What to produce => Entries must be copied exactly, with nothing left out.

Source data =>
Content starts
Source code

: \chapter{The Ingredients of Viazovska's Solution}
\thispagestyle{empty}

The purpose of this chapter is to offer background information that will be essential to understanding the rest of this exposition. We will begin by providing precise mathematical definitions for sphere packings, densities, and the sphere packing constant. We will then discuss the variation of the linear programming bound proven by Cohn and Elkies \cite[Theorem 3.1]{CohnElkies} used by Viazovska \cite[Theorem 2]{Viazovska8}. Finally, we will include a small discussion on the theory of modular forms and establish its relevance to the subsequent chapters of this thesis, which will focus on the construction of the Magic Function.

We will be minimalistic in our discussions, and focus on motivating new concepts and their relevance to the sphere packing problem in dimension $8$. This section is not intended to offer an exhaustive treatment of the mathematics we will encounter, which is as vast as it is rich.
Content ends
Exercise solution =>
Source code

: \chapter{The Ingredients of Viazovska's Solution}
\thispagestyle{empty}

The purpose of this chapter is to offer background information that will be essential to understanding the rest of this exposition. We will begin by providing precise mathematical definitions for sphere packings, densities, and the sphere packing constant. We will then discuss the variation of the linear programming bound proven by Cohn and Elkies \cite[Theorem 3.1]{CohnElkies} used by Viazovska \cite[Theorem 2]{Viazovska8}. Finally, we will include a small discussion on the theory of modular forms and establish its relevance to the subsequent chapters of this thesis, which will focus on the construction of the Magic Function.

We will be minimalistic in our discussions, and focus on motivating new concepts and their relevance to the sphere packing problem in dimension $8$. This section is not intended to offer an exhaustive treatment of the mathematics we will encounter, which is as vast as it is rich.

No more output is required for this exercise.